**Assigned task:**
Restate the lines exactly, starting at the line that contains "21: (50, 195, 0.56)" and finishing with the final line of the records.

=== Section Start ===

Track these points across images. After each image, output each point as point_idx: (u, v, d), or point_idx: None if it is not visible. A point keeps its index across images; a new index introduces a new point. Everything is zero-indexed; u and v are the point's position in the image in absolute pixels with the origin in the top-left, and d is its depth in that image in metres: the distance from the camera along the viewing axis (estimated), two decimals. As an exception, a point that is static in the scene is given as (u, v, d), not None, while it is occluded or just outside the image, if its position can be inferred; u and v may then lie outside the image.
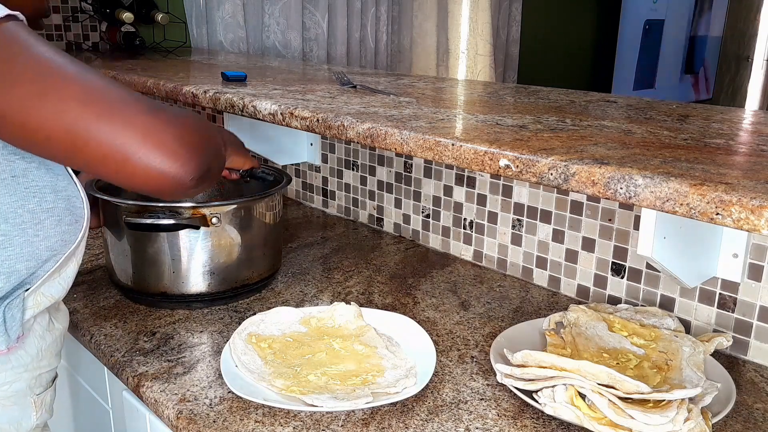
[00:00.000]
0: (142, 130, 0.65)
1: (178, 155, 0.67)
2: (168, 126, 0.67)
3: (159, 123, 0.66)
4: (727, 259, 1.04)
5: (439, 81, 1.62)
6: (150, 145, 0.65)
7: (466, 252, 1.46)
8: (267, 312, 1.12)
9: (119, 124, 0.64)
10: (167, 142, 0.66)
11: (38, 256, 0.79)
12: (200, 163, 0.69)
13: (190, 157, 0.68)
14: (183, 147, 0.67)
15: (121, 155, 0.64)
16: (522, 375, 0.91)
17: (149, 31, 2.30)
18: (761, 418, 0.90)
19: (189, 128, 0.69)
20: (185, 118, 0.71)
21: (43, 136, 0.64)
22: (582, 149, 0.82)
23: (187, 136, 0.68)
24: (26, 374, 0.83)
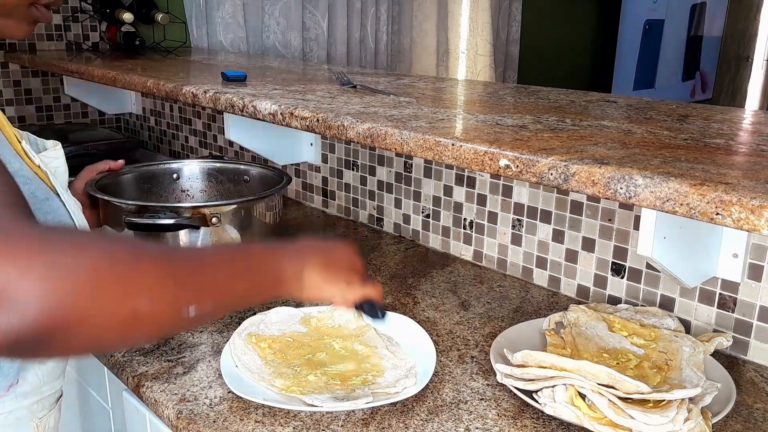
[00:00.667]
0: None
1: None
2: (11, 258, 0.43)
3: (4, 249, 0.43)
4: (727, 259, 1.04)
5: (439, 81, 1.62)
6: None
7: (466, 252, 1.46)
8: (267, 312, 1.12)
9: None
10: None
11: None
12: (46, 324, 0.43)
13: (26, 312, 0.42)
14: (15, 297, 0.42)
15: None
16: (522, 375, 0.91)
17: (149, 31, 2.30)
18: (761, 418, 0.90)
19: (61, 276, 0.43)
20: (74, 257, 0.45)
21: None
22: (582, 149, 0.82)
23: (40, 284, 0.42)
24: (26, 401, 0.79)
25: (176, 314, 0.52)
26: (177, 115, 2.24)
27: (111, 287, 0.46)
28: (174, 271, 0.53)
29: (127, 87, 1.61)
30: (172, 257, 0.55)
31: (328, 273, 0.76)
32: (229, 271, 0.61)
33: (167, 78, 1.52)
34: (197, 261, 0.57)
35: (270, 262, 0.69)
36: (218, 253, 0.64)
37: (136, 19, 2.18)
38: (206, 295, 0.57)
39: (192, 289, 0.55)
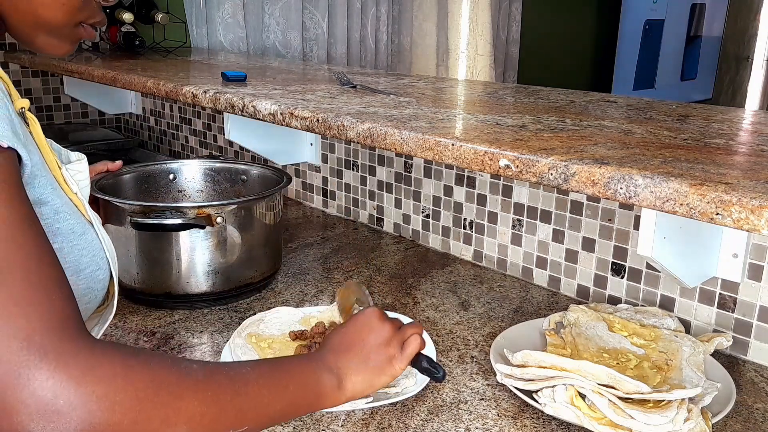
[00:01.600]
0: (19, 373, 0.44)
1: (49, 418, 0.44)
2: (62, 389, 0.45)
3: (57, 372, 0.45)
4: (727, 259, 1.04)
5: (439, 81, 1.63)
6: (12, 400, 0.44)
7: (466, 252, 1.46)
8: (267, 312, 1.12)
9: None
10: (42, 410, 0.44)
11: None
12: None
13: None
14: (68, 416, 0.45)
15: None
16: (522, 375, 0.91)
17: (149, 31, 2.30)
18: (761, 418, 0.90)
19: (111, 398, 0.46)
20: (122, 386, 0.48)
21: None
22: (582, 149, 0.82)
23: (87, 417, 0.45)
24: None
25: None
26: (177, 115, 2.24)
27: (153, 416, 0.49)
28: (216, 397, 0.55)
29: (127, 87, 1.61)
30: (215, 380, 0.56)
31: (367, 367, 0.77)
32: (269, 392, 0.62)
33: (167, 78, 1.52)
34: (240, 383, 0.59)
35: (308, 378, 0.69)
36: (259, 373, 0.63)
37: (136, 19, 2.18)
38: (246, 418, 0.58)
39: (233, 413, 0.56)
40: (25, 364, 0.44)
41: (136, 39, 2.19)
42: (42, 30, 0.71)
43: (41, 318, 0.47)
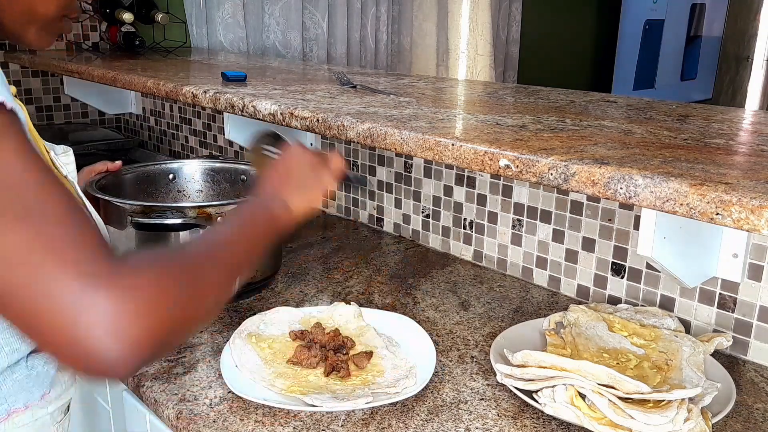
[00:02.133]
0: (83, 299, 0.50)
1: (120, 345, 0.51)
2: (121, 302, 0.51)
3: (105, 296, 0.50)
4: (727, 259, 1.04)
5: (439, 81, 1.62)
6: (85, 320, 0.50)
7: (466, 252, 1.46)
8: (267, 312, 1.12)
9: (57, 284, 0.50)
10: (110, 325, 0.50)
11: None
12: (150, 353, 0.53)
13: (136, 348, 0.51)
14: (130, 335, 0.51)
15: (48, 321, 0.50)
16: (522, 375, 0.91)
17: (149, 31, 2.30)
18: (761, 418, 0.90)
19: (156, 309, 0.53)
20: (160, 289, 0.55)
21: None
22: (582, 149, 0.82)
23: (145, 321, 0.52)
24: (51, 408, 0.82)
25: (231, 289, 0.66)
26: (177, 115, 2.24)
27: (192, 305, 0.58)
28: (218, 262, 0.65)
29: (127, 87, 1.61)
30: (212, 252, 0.66)
31: (305, 189, 0.91)
32: (246, 238, 0.74)
33: (167, 78, 1.52)
34: (226, 243, 0.70)
35: (265, 212, 0.82)
36: (232, 229, 0.75)
37: (136, 19, 2.18)
38: (240, 266, 0.70)
39: (230, 267, 0.67)
40: (83, 289, 0.50)
41: (136, 39, 2.19)
42: (35, 24, 0.75)
43: (85, 249, 0.52)
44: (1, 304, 0.52)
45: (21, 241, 0.50)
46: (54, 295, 0.50)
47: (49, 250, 0.51)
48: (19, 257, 0.50)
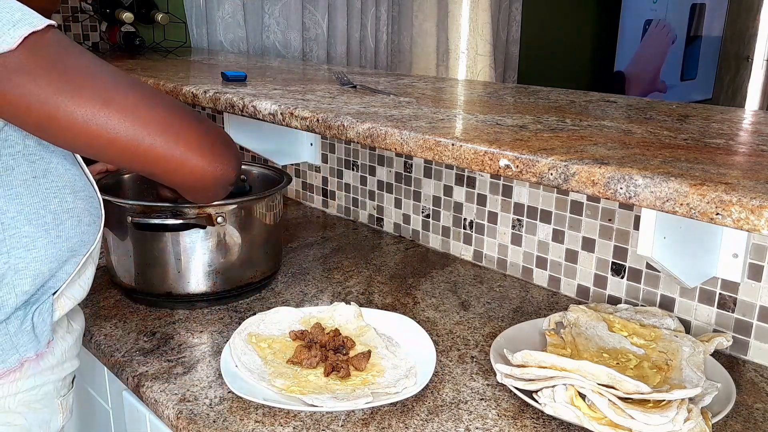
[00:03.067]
0: (196, 139, 0.75)
1: (224, 157, 0.78)
2: (213, 135, 0.78)
3: (206, 133, 0.77)
4: (727, 259, 1.04)
5: (439, 81, 1.62)
6: (204, 151, 0.76)
7: (466, 252, 1.46)
8: (267, 312, 1.12)
9: (176, 135, 0.73)
10: (216, 148, 0.77)
11: (60, 258, 0.79)
12: (239, 159, 0.81)
13: (232, 156, 0.80)
14: (227, 149, 0.79)
15: (179, 161, 0.74)
16: (522, 375, 0.91)
17: (149, 31, 2.30)
18: (761, 418, 0.90)
19: (224, 135, 0.81)
20: (216, 127, 0.82)
21: (106, 141, 0.70)
22: (582, 149, 0.82)
23: (228, 141, 0.81)
24: (53, 376, 0.84)
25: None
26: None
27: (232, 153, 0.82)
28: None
29: (127, 87, 1.61)
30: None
31: None
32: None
33: (167, 78, 1.52)
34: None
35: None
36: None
37: (136, 19, 2.18)
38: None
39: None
40: (201, 138, 0.76)
41: (136, 39, 2.19)
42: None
43: (195, 121, 0.77)
44: (139, 153, 0.72)
45: (143, 100, 0.72)
46: (183, 141, 0.74)
47: (169, 106, 0.75)
48: (131, 124, 0.70)
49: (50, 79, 0.66)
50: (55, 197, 0.77)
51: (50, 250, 0.78)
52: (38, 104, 0.66)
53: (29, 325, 0.78)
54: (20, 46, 0.64)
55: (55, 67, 0.67)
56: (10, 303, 0.76)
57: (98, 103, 0.68)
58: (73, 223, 0.80)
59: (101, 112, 0.68)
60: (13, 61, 0.64)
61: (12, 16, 0.64)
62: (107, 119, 0.68)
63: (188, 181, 0.78)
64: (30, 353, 0.79)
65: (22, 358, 0.79)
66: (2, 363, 0.77)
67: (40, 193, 0.76)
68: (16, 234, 0.75)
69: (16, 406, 0.79)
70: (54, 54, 0.67)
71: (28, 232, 0.76)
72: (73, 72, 0.68)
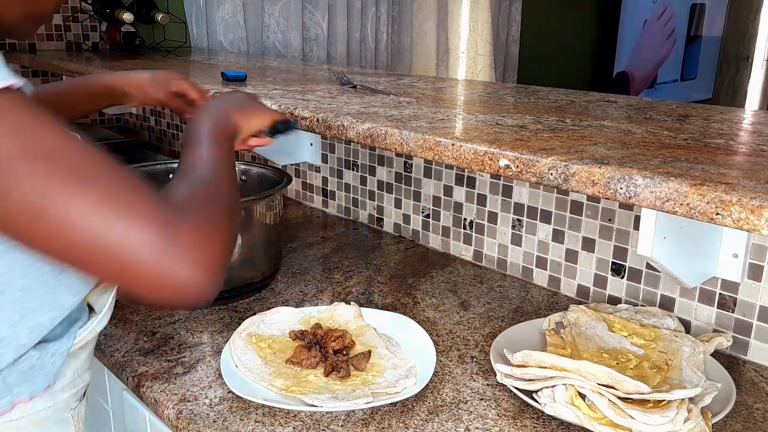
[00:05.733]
0: (162, 241, 0.56)
1: (202, 271, 0.58)
2: (192, 235, 0.59)
3: (182, 232, 0.58)
4: (727, 259, 1.04)
5: (439, 81, 1.62)
6: (169, 258, 0.57)
7: (466, 252, 1.46)
8: (267, 312, 1.12)
9: (135, 232, 0.56)
10: (190, 256, 0.58)
11: (61, 305, 0.75)
12: (223, 271, 0.62)
13: (214, 270, 0.60)
14: (207, 261, 0.59)
15: (135, 266, 0.56)
16: (522, 375, 0.91)
17: (149, 31, 2.30)
18: (761, 418, 0.90)
19: (214, 232, 0.62)
20: (209, 215, 0.63)
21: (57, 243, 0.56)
22: (582, 149, 0.82)
23: (213, 246, 0.60)
24: (63, 395, 0.81)
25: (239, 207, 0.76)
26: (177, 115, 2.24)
27: (231, 227, 0.66)
28: (225, 185, 0.72)
29: (127, 87, 1.61)
30: (213, 179, 0.72)
31: (244, 108, 0.94)
32: (223, 157, 0.78)
33: (167, 78, 1.51)
34: (215, 166, 0.75)
35: (220, 130, 0.84)
36: (211, 155, 0.77)
37: (136, 19, 2.18)
38: (233, 180, 0.76)
39: (232, 195, 0.72)
40: (160, 233, 0.56)
41: (136, 39, 2.19)
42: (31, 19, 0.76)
43: (148, 198, 0.58)
44: (84, 260, 0.56)
45: (91, 202, 0.55)
46: (136, 243, 0.55)
47: (120, 205, 0.56)
48: (93, 216, 0.55)
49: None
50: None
51: (49, 299, 0.73)
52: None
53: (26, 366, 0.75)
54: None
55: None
56: (4, 358, 0.72)
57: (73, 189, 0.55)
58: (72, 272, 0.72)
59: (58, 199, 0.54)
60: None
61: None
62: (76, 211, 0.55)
63: (150, 297, 0.59)
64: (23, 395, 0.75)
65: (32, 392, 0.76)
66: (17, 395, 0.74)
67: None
68: (8, 290, 0.70)
69: (25, 425, 0.77)
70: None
71: (23, 285, 0.70)
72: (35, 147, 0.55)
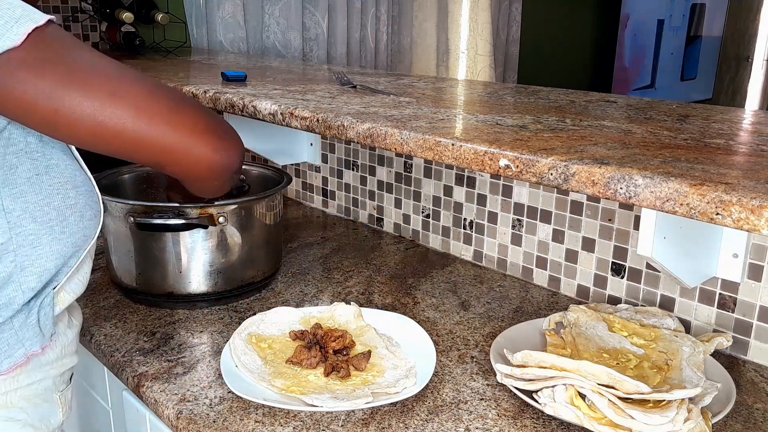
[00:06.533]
0: (201, 128, 0.76)
1: (229, 145, 0.79)
2: (217, 124, 0.78)
3: (210, 122, 0.77)
4: (727, 259, 1.04)
5: (439, 81, 1.62)
6: (208, 140, 0.76)
7: (466, 252, 1.46)
8: (267, 312, 1.12)
9: (182, 124, 0.74)
10: (221, 137, 0.77)
11: (64, 254, 0.80)
12: (242, 148, 0.82)
13: (236, 144, 0.81)
14: (230, 138, 0.80)
15: (185, 150, 0.75)
16: (522, 375, 0.91)
17: (149, 31, 2.30)
18: (761, 418, 0.90)
19: (227, 124, 0.82)
20: (219, 116, 0.81)
21: (113, 133, 0.70)
22: (582, 149, 0.82)
23: (231, 130, 0.81)
24: (52, 371, 0.85)
25: None
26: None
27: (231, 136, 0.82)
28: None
29: (127, 87, 1.61)
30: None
31: None
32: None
33: (167, 78, 1.52)
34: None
35: None
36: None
37: (136, 19, 2.18)
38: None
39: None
40: (212, 135, 0.77)
41: (136, 39, 2.18)
42: None
43: (200, 111, 0.77)
44: (137, 144, 0.72)
45: (131, 106, 0.70)
46: (188, 130, 0.74)
47: (174, 97, 0.75)
48: (134, 118, 0.70)
49: (55, 74, 0.66)
50: (58, 194, 0.78)
51: (55, 247, 0.79)
52: (44, 99, 0.66)
53: (34, 320, 0.79)
54: (24, 42, 0.64)
55: (59, 61, 0.67)
56: (17, 300, 0.77)
57: (104, 96, 0.68)
58: (76, 219, 0.80)
59: (107, 103, 0.68)
60: (17, 57, 0.64)
61: (13, 13, 0.64)
62: (113, 111, 0.68)
63: (194, 171, 0.79)
64: (36, 347, 0.80)
65: (28, 352, 0.79)
66: (9, 358, 0.78)
67: (43, 191, 0.76)
68: (22, 232, 0.75)
69: (17, 400, 0.80)
70: (58, 48, 0.68)
71: (34, 229, 0.76)
72: (77, 65, 0.68)
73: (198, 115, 0.76)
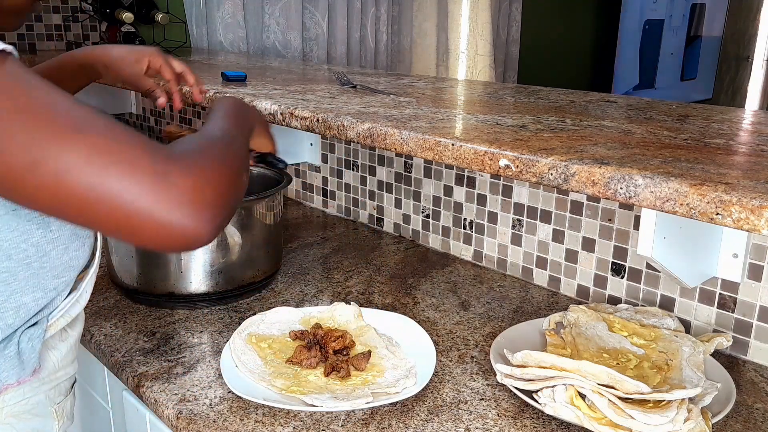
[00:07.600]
0: (156, 187, 0.56)
1: (197, 214, 0.57)
2: (185, 178, 0.57)
3: (174, 176, 0.56)
4: (727, 259, 1.04)
5: (439, 81, 1.62)
6: (163, 203, 0.56)
7: (466, 252, 1.46)
8: (267, 312, 1.12)
9: (129, 180, 0.55)
10: (184, 200, 0.56)
11: (45, 286, 0.76)
12: (222, 215, 0.60)
13: (210, 213, 0.58)
14: (202, 203, 0.57)
15: (131, 214, 0.55)
16: (522, 375, 0.91)
17: (149, 31, 2.30)
18: (761, 418, 0.90)
19: (210, 176, 0.60)
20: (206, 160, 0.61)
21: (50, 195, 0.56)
22: (582, 149, 0.82)
23: (208, 188, 0.59)
24: (44, 387, 0.81)
25: (248, 163, 0.77)
26: (177, 115, 2.24)
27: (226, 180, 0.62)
28: (231, 147, 0.73)
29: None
30: (224, 137, 0.77)
31: (264, 130, 1.01)
32: (240, 141, 0.82)
33: (167, 78, 1.51)
34: (227, 120, 0.86)
35: (239, 105, 0.90)
36: (227, 118, 0.87)
37: (136, 19, 2.18)
38: (245, 145, 0.85)
39: (240, 150, 0.77)
40: (154, 178, 0.55)
41: (136, 39, 2.19)
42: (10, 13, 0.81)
43: (141, 145, 0.58)
44: (78, 212, 0.56)
45: (83, 153, 0.54)
46: (131, 190, 0.55)
47: (113, 153, 0.56)
48: (85, 165, 0.54)
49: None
50: (39, 228, 0.72)
51: (33, 281, 0.74)
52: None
53: (13, 351, 0.74)
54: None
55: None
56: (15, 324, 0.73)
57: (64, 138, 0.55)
58: (58, 252, 0.75)
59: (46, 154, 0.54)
60: None
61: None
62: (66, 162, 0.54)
63: (145, 242, 0.58)
64: (11, 380, 0.75)
65: (3, 384, 0.75)
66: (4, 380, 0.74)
67: (20, 226, 0.71)
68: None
69: (4, 417, 0.76)
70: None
71: (8, 267, 0.71)
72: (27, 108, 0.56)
73: (162, 168, 0.57)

=== Section End ===

**Written answer:**
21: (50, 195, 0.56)
22: (582, 149, 0.82)
23: (208, 188, 0.59)
24: (44, 387, 0.81)
25: (248, 163, 0.77)
26: (177, 115, 2.24)
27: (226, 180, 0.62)
28: (231, 147, 0.73)
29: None
30: (224, 137, 0.77)
31: (264, 130, 1.01)
32: (240, 141, 0.82)
33: (167, 78, 1.51)
34: (227, 120, 0.86)
35: (239, 105, 0.90)
36: (227, 118, 0.87)
37: (136, 19, 2.18)
38: (245, 145, 0.85)
39: (240, 150, 0.77)
40: (154, 178, 0.55)
41: (136, 39, 2.19)
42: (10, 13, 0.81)
43: (141, 145, 0.58)
44: (78, 212, 0.56)
45: (83, 153, 0.54)
46: (131, 190, 0.55)
47: (113, 153, 0.56)
48: (85, 165, 0.54)
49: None
50: (39, 228, 0.72)
51: (33, 281, 0.74)
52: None
53: (13, 351, 0.74)
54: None
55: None
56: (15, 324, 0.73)
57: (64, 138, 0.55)
58: (58, 252, 0.75)
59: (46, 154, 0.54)
60: None
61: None
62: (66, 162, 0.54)
63: (145, 242, 0.58)
64: (11, 380, 0.75)
65: (3, 384, 0.75)
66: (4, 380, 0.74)
67: (20, 226, 0.71)
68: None
69: (4, 417, 0.76)
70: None
71: (8, 267, 0.71)
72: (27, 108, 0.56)
73: (162, 168, 0.57)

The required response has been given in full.